抹茶な風に誘われて。
 天下を取ったように大騒ぎするハナコたちを追い返し、やっと静けさを取り戻した夕暮れ時。

 縁側で休ませていたかをるに点ててやった茶を差し出したら、まだ赤い顔のまま受け取った。

「……あの……」

「何だ」

 もじもじして口を開かないかをるの隣に腰掛けて、わざと顔を覗き込んでやる。

「はっきり言えないなら、三度目のキスでもしてやろうか?」

 冗談半分そう言うと、あわてたかをるが首をぶんぶん振った。

「わっ、私、本当に静さんの彼女になったんですか?」

 勇気を振り絞ったように訊ねられ、面食らう俺。

「――つくづくストレートだな。ああ、そうだ。どうだ、これで安心したか?」

「え、いえ、そんな……あ、はい」

 吹き出した俺を不服そうに見つめていたかをるは、茶を一口飲んで、静かに低木のむくげに顔を向けた。

「――信念」

 突然呟いたら、怪訝そうにかをるが振り向く。

 そのこげ茶色の瞳に笑いながら、俺は続けた。

「むくげの花言葉だよ。繊細な美ってのもあるんだが、見た目はそうでも中身はわりと強そうだからな。そっちのイメージで今日の茶花に選んだ。ついでに言うと茶碗もそれに合わせた色だ。言ったろ? 茶道では、客をもてなすために床の間の掛け軸から、茶花から、何から何まで気を配るもんだって」

「……客」

 呟き返したかをるの頭を突付いて、笑う。

「お前のこと」

 単なる茶事の客という意味だけではない、俺の言葉をどう受け取ったのか、かをるはただ嬉しそうに笑顔になる。

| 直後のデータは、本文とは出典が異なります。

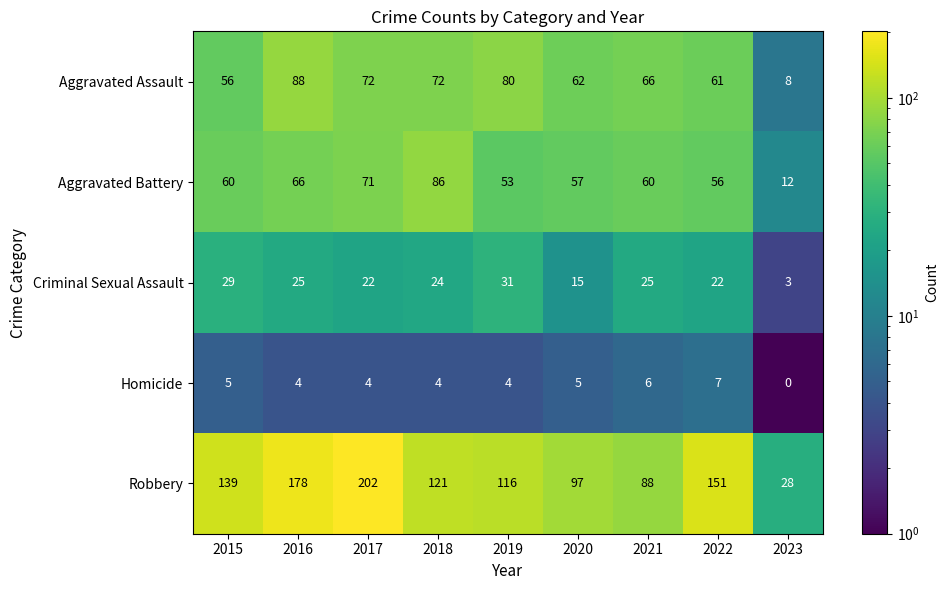

Count the Homicide values in the range 4 to 5.

6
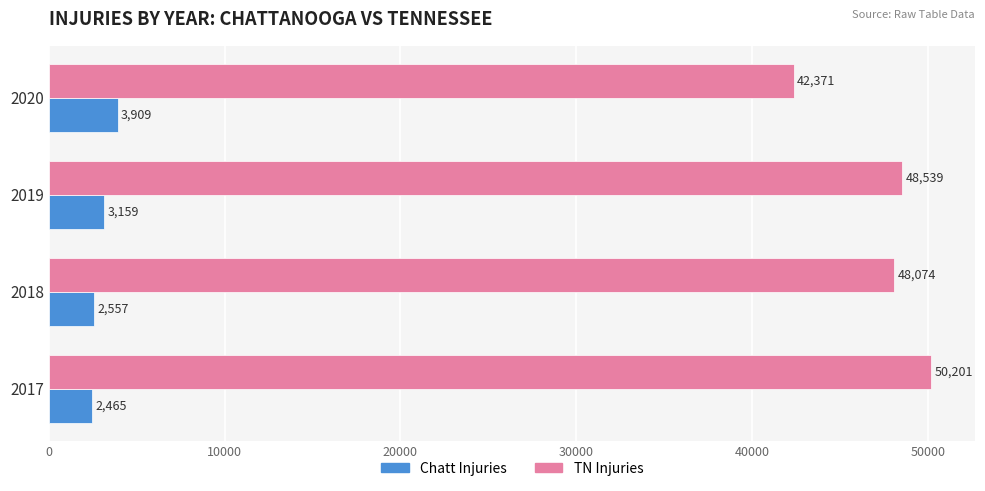

At which category is the sum across all series the highest?

2017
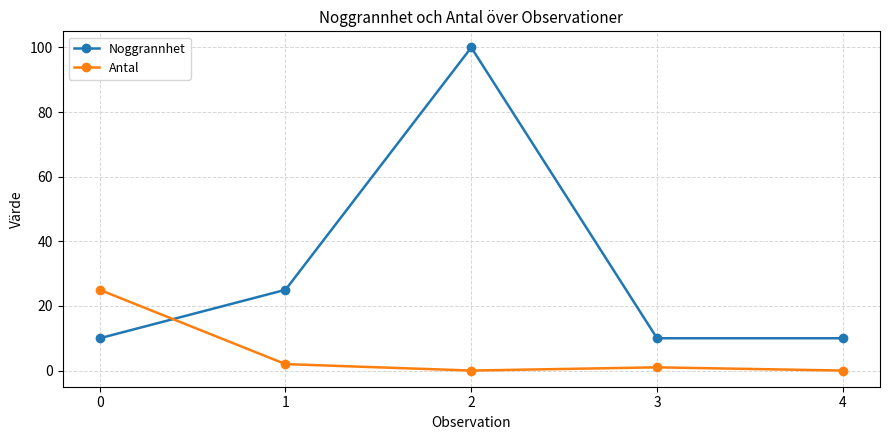

What is the difference between the Antal values at 0 and 4?

25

 今度こそ自分の言葉で引き出せた、やわらかい笑顔だった。

「――まいったな」

 小さくもらした声はかをるには届かなかったようで、静かに並んだまま時は過ぎていく。

 夏の夕暮れ、まだ蒸し暑さの残る庭で、俺は自分の隣で笑う『客』をこうして受け入れた。

 ――俺の心に訪れた、無意識で強力な『客』のことを。

 気づけばもう始まっている、それが恋、か。

 自分自身で少し前に考えた言葉を思い出し、俺はくすぐったい気持ちで残りの茶を飲み干した。

 ほんのり苦い、抹茶の味がじわりと広がる。